(Saved data entries)
((
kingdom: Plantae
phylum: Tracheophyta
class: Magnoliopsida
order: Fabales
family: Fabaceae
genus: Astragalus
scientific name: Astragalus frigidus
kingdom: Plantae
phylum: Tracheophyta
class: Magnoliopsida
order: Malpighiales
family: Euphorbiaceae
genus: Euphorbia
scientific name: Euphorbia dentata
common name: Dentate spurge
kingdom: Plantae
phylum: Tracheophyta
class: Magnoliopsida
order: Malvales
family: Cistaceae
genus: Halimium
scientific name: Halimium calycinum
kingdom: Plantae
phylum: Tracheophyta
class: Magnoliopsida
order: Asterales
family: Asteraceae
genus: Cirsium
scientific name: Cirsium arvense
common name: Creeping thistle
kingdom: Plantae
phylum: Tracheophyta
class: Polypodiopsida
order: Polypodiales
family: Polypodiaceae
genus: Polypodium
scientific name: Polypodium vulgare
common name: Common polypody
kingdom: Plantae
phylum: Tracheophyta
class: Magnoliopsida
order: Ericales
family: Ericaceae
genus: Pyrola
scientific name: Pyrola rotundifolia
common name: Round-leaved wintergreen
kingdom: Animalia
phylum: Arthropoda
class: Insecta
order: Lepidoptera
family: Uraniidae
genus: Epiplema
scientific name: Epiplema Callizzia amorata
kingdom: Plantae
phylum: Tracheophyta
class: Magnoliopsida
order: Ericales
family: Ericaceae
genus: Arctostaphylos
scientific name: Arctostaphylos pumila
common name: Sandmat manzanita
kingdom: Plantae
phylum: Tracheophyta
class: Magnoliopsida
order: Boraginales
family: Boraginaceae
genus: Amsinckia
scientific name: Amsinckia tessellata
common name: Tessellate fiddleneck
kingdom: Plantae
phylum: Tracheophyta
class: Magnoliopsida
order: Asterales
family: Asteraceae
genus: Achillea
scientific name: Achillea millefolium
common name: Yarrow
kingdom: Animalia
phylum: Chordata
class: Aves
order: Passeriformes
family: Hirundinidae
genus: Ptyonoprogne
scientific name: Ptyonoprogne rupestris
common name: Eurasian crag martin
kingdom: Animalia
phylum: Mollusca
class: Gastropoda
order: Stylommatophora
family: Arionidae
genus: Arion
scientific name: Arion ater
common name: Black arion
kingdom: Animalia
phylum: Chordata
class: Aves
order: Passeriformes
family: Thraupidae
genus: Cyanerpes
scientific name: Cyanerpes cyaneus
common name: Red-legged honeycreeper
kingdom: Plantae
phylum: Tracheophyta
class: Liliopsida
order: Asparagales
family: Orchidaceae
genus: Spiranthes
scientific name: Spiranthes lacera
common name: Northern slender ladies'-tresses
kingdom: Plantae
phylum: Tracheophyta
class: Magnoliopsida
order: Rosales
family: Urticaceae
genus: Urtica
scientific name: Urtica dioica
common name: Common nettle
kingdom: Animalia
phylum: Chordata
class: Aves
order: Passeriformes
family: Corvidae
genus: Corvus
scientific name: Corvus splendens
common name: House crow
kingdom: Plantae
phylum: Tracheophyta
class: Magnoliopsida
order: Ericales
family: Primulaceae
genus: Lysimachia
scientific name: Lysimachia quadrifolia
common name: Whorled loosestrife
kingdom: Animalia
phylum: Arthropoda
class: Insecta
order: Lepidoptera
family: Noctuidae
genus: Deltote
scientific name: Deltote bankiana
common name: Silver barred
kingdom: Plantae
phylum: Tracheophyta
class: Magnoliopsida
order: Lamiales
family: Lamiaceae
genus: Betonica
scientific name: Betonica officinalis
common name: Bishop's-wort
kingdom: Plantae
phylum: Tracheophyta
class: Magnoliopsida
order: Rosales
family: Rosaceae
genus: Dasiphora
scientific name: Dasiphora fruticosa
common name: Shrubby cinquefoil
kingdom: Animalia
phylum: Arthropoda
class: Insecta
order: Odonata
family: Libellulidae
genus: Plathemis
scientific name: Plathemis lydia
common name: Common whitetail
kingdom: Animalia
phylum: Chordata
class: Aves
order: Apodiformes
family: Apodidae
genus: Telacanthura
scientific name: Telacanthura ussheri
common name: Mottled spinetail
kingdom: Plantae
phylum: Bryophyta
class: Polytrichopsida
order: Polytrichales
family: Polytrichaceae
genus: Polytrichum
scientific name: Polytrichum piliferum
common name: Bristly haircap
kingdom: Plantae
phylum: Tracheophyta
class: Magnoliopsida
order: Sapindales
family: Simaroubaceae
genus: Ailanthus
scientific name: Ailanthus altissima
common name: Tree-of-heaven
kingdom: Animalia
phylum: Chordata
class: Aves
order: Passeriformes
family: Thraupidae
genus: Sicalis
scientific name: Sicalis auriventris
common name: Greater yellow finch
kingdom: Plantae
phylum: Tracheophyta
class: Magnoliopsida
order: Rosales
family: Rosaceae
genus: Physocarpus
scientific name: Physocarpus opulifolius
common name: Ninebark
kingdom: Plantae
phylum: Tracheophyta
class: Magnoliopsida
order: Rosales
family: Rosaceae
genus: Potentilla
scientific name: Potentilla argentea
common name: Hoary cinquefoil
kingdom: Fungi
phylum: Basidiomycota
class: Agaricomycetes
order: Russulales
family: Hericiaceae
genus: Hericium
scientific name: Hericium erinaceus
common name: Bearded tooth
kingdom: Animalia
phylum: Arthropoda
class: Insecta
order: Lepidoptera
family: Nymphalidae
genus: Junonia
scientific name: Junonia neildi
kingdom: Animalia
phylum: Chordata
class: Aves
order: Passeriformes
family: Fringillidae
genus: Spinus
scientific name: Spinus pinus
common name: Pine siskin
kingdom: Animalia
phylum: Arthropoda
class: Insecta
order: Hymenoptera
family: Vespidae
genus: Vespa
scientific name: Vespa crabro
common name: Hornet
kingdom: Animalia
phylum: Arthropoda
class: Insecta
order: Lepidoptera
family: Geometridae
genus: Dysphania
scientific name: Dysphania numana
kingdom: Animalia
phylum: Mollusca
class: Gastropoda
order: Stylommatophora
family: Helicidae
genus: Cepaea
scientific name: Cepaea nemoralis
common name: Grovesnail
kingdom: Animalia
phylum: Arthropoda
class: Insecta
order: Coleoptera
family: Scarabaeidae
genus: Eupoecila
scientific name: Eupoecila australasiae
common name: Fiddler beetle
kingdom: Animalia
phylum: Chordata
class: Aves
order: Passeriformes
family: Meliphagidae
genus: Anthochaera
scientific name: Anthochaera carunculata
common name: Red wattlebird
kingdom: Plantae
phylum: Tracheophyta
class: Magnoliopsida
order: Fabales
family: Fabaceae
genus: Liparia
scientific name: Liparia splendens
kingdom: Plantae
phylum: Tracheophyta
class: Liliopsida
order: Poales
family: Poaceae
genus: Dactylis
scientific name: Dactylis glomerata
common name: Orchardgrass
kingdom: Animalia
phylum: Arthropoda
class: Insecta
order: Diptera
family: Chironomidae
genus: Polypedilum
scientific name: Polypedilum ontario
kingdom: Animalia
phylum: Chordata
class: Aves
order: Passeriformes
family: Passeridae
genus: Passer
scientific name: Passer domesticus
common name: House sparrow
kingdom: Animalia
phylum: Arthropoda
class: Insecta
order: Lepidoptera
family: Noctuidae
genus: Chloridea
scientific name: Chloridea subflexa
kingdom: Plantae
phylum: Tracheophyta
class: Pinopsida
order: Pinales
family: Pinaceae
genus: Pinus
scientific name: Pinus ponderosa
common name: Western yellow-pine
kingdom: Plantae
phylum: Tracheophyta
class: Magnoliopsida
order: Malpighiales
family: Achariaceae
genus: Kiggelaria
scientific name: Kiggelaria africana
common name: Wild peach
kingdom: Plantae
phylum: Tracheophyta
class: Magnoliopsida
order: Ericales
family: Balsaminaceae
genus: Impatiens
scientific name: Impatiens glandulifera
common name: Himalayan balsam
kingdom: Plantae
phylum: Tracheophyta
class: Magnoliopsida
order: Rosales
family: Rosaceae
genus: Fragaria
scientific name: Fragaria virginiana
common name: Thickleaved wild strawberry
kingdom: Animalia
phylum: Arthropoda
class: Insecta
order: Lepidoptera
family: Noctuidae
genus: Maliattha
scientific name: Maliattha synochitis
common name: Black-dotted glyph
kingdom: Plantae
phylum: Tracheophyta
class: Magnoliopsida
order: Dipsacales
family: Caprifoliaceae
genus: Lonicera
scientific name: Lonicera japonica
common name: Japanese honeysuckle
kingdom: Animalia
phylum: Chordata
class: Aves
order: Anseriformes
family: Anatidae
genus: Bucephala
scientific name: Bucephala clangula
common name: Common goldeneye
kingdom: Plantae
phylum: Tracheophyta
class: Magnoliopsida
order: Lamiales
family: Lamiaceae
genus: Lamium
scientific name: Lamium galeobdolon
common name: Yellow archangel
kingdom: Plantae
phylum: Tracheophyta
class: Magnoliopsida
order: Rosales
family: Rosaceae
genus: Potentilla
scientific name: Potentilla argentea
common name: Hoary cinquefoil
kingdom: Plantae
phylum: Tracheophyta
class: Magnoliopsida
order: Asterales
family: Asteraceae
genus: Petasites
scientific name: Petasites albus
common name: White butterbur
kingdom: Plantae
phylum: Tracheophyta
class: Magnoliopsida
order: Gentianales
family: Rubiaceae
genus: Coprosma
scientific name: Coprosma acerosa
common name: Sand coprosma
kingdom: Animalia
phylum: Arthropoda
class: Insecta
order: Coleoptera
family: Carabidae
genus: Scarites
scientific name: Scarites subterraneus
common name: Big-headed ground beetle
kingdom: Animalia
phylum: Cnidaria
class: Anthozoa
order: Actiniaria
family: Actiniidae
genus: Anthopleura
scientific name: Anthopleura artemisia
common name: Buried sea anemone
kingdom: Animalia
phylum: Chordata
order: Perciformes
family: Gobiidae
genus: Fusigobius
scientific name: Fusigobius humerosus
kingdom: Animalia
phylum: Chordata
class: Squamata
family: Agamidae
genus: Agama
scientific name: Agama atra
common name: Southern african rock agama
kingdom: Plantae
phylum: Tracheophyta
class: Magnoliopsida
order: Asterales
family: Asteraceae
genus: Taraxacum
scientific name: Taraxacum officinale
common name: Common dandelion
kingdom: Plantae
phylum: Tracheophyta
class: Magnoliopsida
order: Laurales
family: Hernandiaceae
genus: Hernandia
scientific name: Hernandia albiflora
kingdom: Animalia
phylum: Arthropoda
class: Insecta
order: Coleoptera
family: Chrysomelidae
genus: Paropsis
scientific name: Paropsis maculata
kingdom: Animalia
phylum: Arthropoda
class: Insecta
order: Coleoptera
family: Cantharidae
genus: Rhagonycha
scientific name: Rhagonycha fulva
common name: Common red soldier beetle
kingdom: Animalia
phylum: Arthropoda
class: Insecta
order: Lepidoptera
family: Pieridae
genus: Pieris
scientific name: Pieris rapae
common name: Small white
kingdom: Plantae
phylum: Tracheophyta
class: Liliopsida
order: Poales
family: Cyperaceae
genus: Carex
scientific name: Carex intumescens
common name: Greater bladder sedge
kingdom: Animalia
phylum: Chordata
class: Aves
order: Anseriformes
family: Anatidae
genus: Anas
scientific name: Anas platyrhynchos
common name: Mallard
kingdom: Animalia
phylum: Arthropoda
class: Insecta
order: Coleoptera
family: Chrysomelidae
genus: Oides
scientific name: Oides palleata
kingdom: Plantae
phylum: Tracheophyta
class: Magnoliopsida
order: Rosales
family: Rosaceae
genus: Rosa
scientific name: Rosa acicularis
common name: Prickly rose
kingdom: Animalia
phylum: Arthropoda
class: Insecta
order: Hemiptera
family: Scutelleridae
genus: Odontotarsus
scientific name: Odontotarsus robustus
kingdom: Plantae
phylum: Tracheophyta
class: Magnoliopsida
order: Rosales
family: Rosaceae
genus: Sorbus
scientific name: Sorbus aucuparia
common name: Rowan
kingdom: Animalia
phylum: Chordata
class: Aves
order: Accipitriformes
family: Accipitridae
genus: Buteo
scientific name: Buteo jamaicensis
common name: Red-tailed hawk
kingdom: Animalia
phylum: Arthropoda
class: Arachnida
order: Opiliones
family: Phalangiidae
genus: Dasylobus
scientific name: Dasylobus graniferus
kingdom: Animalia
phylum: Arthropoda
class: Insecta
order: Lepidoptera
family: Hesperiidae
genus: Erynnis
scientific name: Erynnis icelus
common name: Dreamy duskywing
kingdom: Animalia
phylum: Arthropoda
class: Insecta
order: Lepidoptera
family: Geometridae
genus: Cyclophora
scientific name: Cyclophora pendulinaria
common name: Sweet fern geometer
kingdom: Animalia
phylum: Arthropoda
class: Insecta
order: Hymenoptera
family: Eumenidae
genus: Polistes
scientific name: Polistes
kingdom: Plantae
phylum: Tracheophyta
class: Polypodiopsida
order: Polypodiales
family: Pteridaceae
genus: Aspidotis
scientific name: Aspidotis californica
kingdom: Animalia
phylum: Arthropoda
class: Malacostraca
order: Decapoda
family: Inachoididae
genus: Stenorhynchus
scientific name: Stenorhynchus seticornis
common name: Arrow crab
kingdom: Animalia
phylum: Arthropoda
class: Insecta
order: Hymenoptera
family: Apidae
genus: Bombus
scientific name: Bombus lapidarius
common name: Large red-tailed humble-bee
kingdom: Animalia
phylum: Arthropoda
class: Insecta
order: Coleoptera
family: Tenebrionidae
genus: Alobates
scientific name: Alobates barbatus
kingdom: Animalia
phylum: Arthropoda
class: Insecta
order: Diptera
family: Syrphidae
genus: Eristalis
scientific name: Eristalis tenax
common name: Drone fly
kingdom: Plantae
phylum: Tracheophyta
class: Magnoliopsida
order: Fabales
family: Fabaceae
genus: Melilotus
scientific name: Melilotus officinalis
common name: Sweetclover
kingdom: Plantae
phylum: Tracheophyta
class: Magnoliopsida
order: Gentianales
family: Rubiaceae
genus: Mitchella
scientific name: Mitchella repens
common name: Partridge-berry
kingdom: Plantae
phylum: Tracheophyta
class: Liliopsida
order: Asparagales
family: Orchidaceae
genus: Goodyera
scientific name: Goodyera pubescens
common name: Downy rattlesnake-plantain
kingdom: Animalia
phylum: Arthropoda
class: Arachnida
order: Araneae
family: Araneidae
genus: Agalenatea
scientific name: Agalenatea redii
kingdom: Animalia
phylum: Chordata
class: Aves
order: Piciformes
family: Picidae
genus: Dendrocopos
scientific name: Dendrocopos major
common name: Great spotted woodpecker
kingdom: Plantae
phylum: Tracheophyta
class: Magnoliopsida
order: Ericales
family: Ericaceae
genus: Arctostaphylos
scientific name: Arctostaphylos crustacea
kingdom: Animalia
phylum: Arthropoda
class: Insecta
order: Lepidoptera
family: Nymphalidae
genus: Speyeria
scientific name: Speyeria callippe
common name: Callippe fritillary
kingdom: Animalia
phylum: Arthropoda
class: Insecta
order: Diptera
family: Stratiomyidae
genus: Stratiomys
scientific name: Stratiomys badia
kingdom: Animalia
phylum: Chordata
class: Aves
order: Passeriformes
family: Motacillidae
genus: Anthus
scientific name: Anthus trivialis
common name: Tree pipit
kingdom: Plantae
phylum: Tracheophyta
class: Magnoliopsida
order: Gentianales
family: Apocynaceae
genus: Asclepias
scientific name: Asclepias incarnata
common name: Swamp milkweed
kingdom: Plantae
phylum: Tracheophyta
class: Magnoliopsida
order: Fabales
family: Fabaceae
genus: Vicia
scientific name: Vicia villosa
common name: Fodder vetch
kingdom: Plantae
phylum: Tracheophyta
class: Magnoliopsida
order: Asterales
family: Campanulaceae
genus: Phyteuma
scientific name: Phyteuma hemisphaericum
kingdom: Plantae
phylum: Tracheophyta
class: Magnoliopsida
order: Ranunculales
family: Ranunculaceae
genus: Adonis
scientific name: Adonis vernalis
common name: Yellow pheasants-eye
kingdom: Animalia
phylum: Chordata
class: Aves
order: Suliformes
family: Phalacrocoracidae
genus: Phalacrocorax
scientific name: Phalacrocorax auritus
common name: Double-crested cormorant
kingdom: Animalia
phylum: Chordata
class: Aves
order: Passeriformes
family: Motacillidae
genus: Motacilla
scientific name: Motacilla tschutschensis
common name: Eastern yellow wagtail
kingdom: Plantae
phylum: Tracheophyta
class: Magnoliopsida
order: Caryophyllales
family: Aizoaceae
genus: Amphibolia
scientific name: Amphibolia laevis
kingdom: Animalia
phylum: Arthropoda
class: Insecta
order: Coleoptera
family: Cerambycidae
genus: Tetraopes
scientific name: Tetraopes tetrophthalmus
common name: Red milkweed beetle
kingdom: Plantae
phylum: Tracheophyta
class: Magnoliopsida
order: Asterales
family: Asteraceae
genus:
))
§ **THE TASK**
Please turn the stretch of the listing above, from its start through the line containing "family: Euphorbiaceae", into a Markdown table with the columns n for the row number and Line for the line itself, leaving out blank lines.

§ **OUTPUT OF THE EXERCISE**
| n | Line |
|---|---|
| 1 | kingdom: Plantae |
| 2 | phylum: Tracheophyta |
| 3 | class: Magnoliopsida |
| 4 | order: Fabales |
| 5 | family: Fabaceae |
| 6 | genus: Astragalus |
| 7 | scientific name: Astragalus frigidus |
| 8 | kingdom: Plantae |
| 9 | phylum: Tracheophyta |
| 10 | class: Magnoliopsida |
| 11 | order: Malpighiales |
| 12 | family: Euphorbiaceae |